* _DESCRIPTION OF THE TASK_
Retype each record below word for word. Leave the pictures out.

* _MATERIAL FOR THIS TASK_
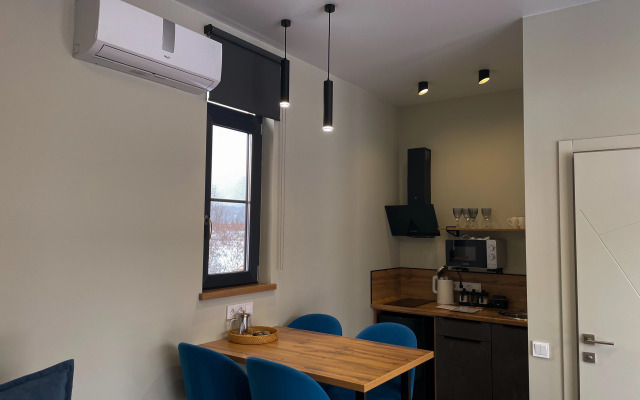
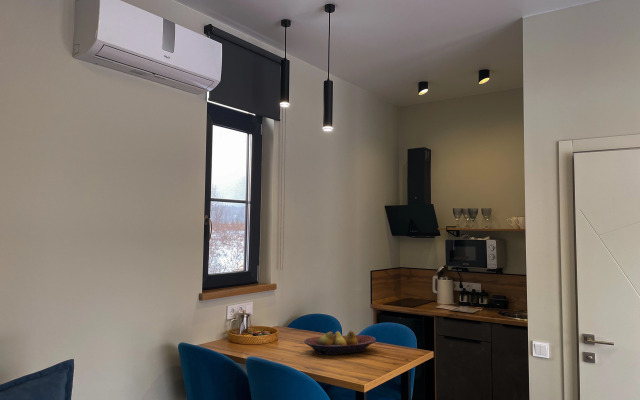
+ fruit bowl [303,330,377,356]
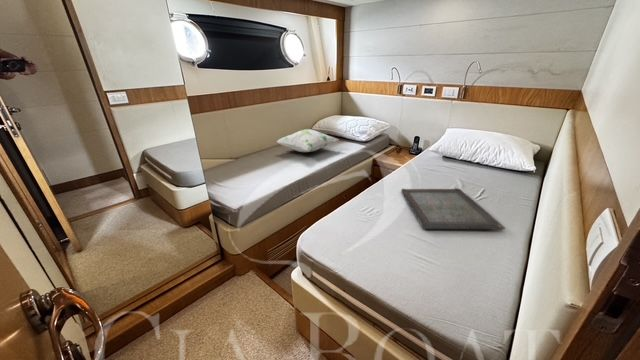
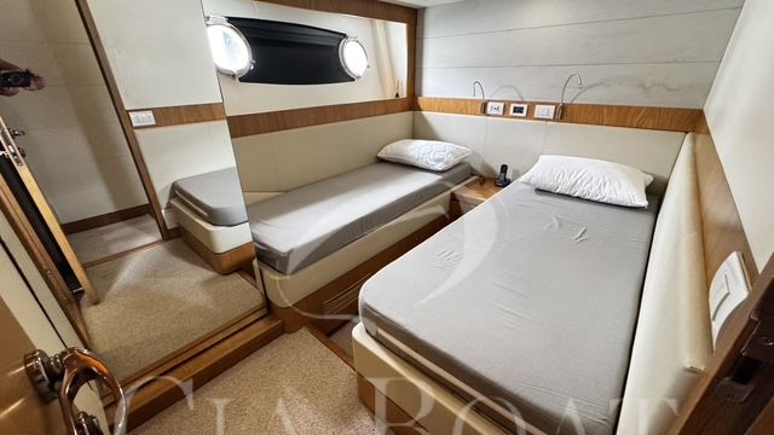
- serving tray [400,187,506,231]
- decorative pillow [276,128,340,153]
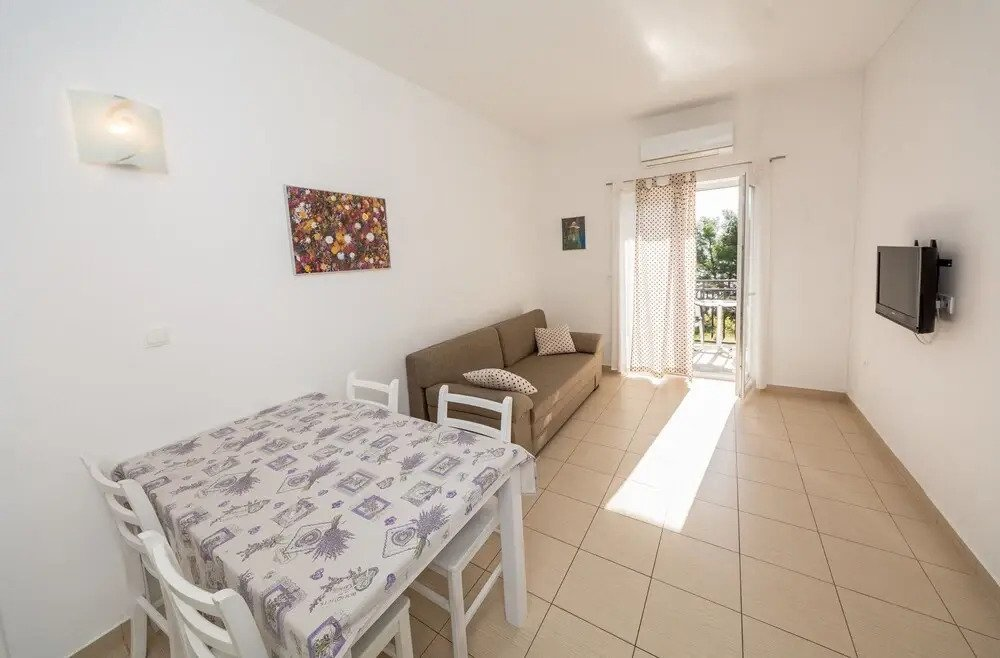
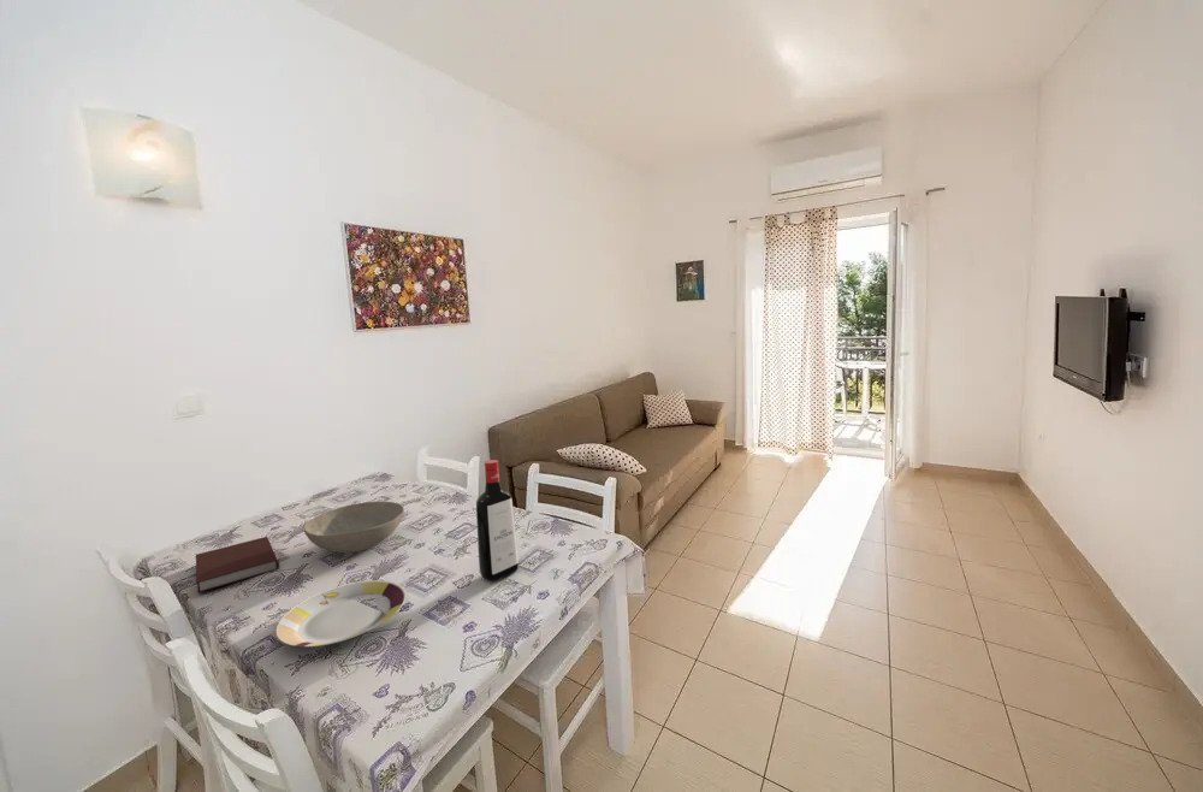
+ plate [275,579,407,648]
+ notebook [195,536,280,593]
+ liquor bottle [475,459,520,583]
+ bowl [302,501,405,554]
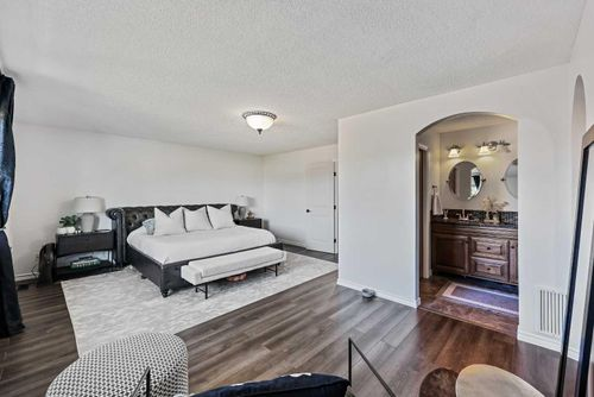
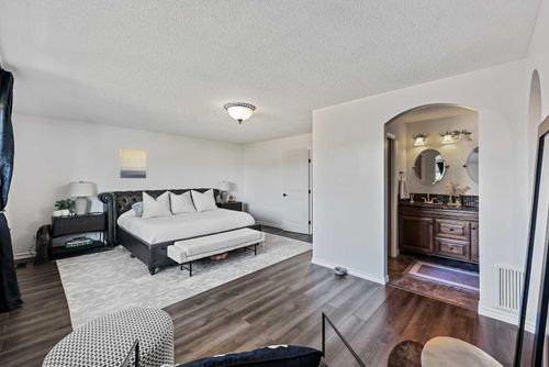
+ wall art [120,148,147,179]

* _TASK ANSWER_
+ fruit bowl [303,330,377,356]
- serving tray [400,187,506,231]
- decorative pillow [276,128,340,153]
+ plate [275,579,407,648]
+ notebook [195,536,280,593]
+ liquor bottle [475,459,520,583]
+ bowl [302,501,405,554]
+ wall art [120,148,147,179]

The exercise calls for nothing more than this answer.